Imagine we had 5 NAEP Reading tests. And 2 of them showed no DIF and no measure non-invariance. Imagine that the H/W difference on these 2 tests was 0.65. This would provide evidence that there was a "true" population level latent H/W ability difference of 0.65 SD, no? Now imagine we had 3 other NAEP tests for which DIF and measure non-invariance were found, but adjusted scores were not presented. Imagine that these 3 tests also showed an average score difference of 0.65 SD. Knowing nothing else, we can infer that the psychometric bias on the latter 3 tests is not accounting for much of the average 0.65 H/W score difference because the evidence show that there is, in fact, a 0.65 SD latent ability difference.
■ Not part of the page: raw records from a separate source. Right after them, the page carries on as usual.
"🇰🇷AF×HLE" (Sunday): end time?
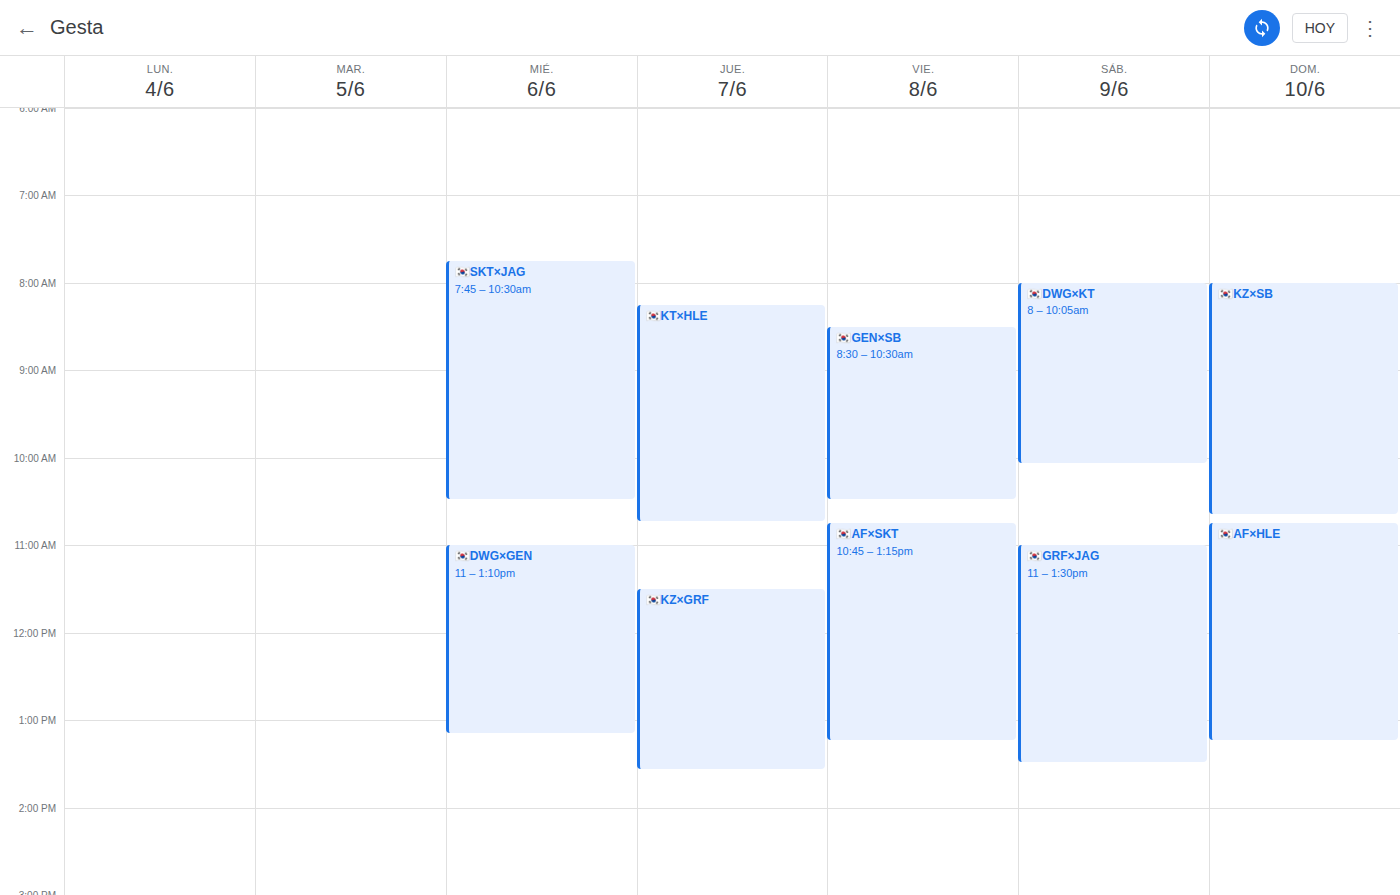
1:15 PM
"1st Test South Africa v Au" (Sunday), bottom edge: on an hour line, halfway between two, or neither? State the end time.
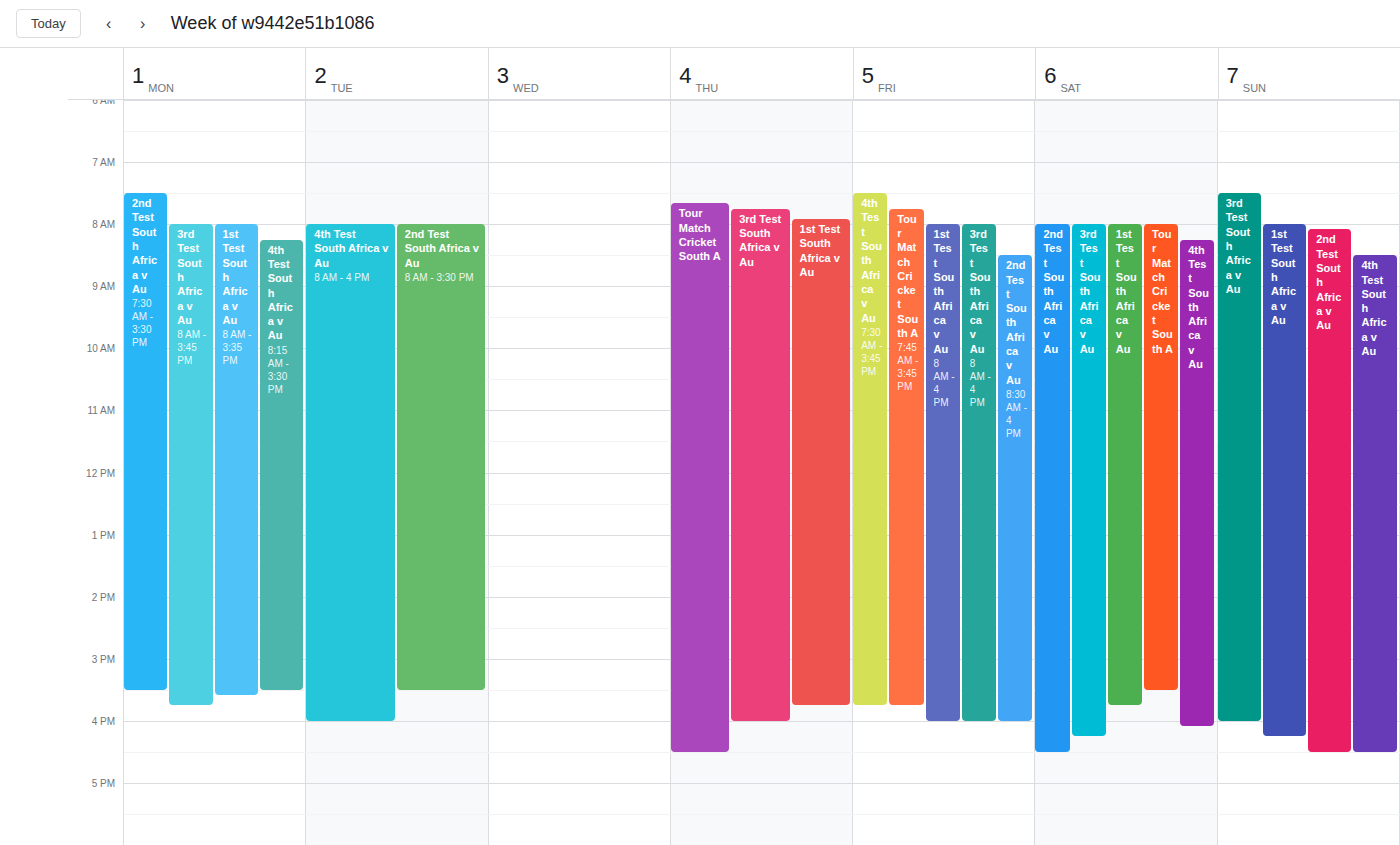
4:15 PM -- neither: a quarter of the way from the 4 PM line to the 5 PM line.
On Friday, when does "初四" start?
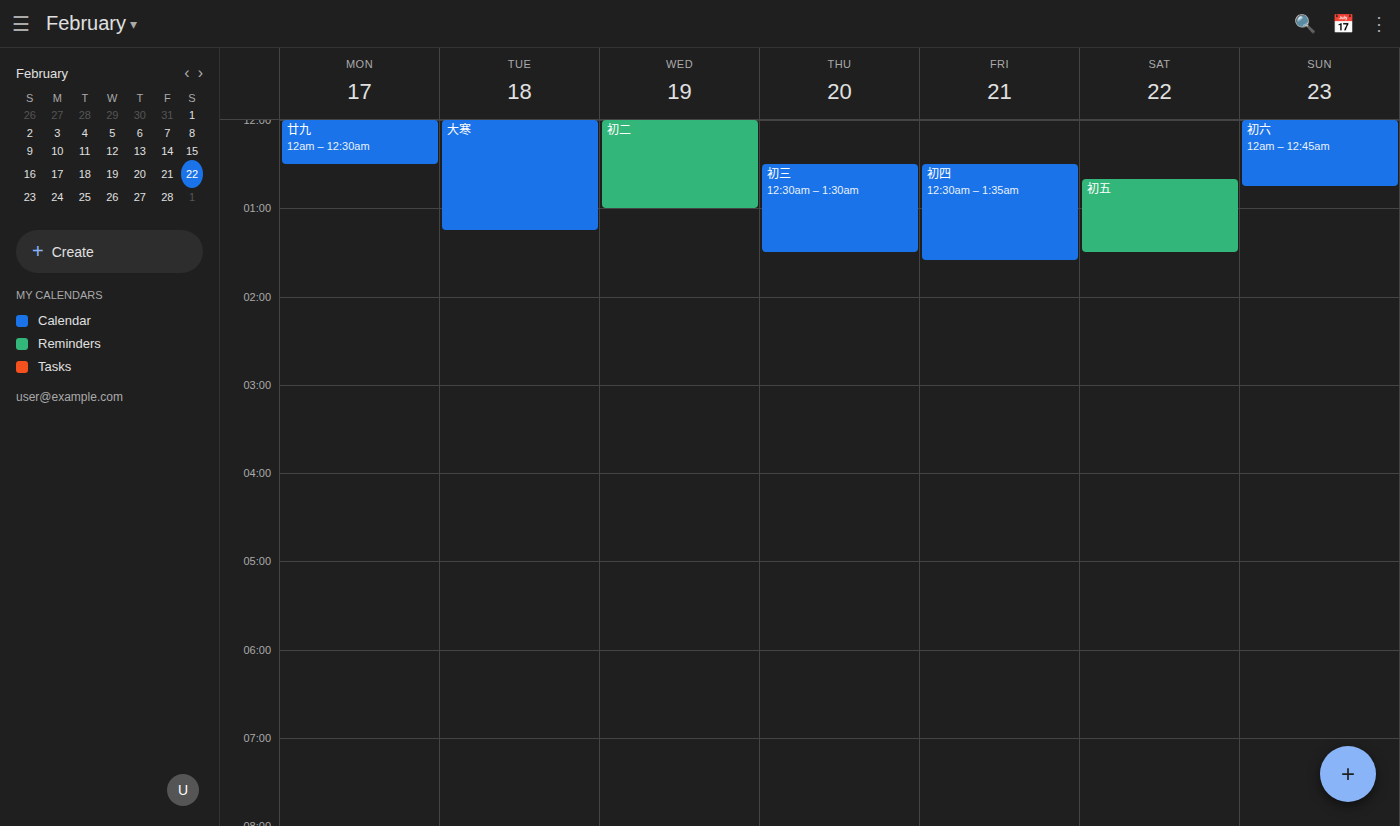
12:30 AM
I understand what you mean, And i think I said something like this earlier. My point is that your argument is correct only if the first 2 NAEP (invariant; d=0.65) and last 3 NAEP (non-invariant; d=0.65) test have the same or similar properties (note; if that happens, there is some indirect evidence that the bias is not cumulative, while I'm talking about cumulative bias, since non-cumulative bias is generally irrelevant when it concerns IQ). Why I said earlier that most people (including practioners) do not understand what measurement equivalence/invariance is, has to do with test composition. When MI is violated, this means that the group difference differs depending on the kind of subtest/items the test is composed of. This is probably why Wicherts said something like "scores are not comparable" when MI is not fulfilled. It's not 100% wrong, but it's highly misleading.
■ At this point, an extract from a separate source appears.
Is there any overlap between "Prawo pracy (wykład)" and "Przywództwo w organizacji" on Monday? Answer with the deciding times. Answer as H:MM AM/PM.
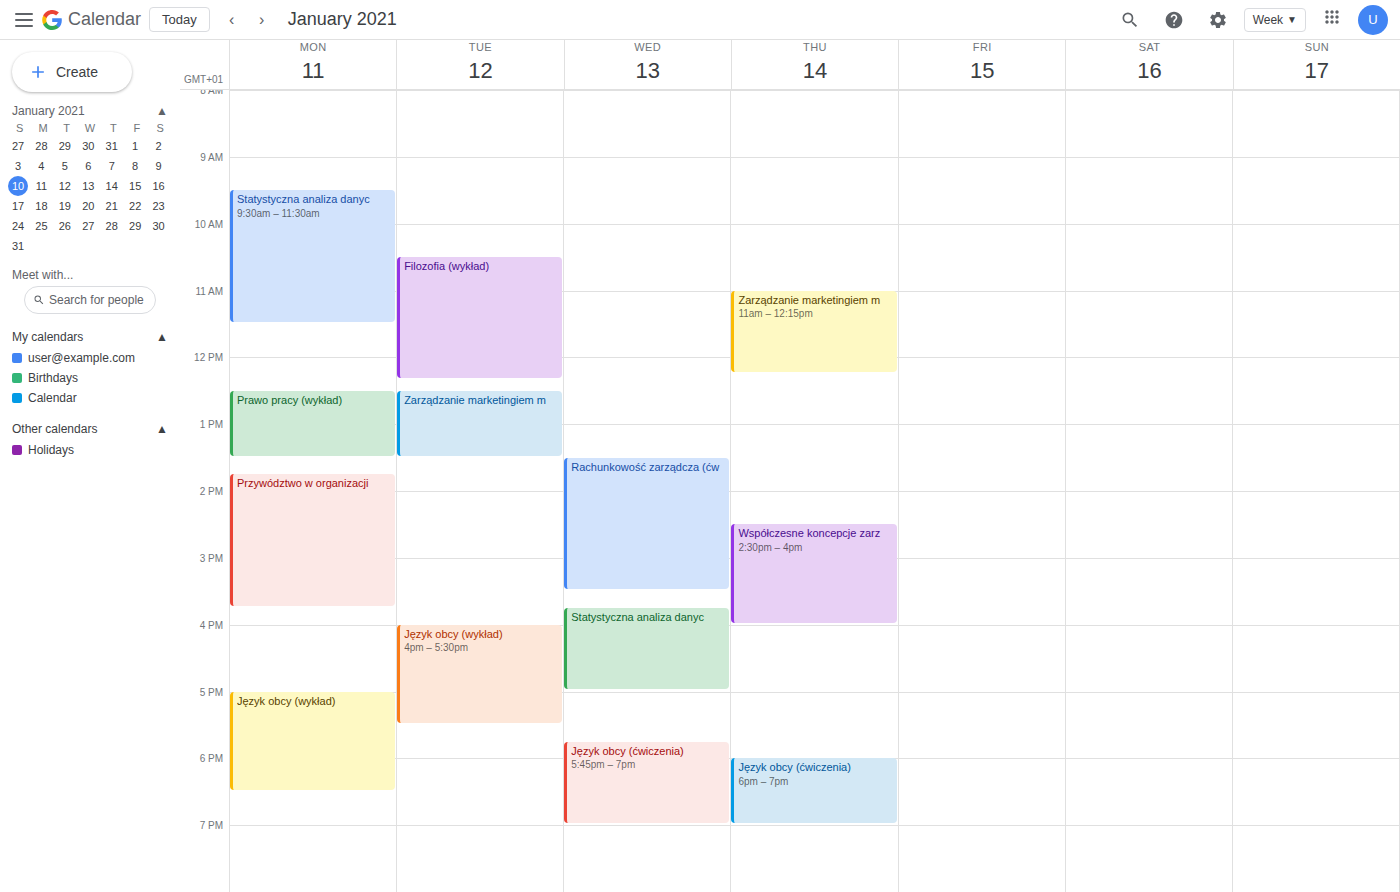
"Prawo pracy (wykład)" ends at 1:30 PM and "Przywództwo w organizacji" starts at 1:45 PM -- no overlap.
However, when you are talking about tests tapping into different cognitive dimensions (e.g., reading vs. math, achievement vs. IQ) the assumption that the tests have similar properties is very likely to be violated. And in this case, generalizability becomes impossible.

-----

Oh, concerning the median/mean issue...

You can use the following

=MEDIAN(F47:F64)

When you do this, the d gap for blacks are 1.05, 0.85, 1.00, while using means you have 0.98, 0.80, 0.98.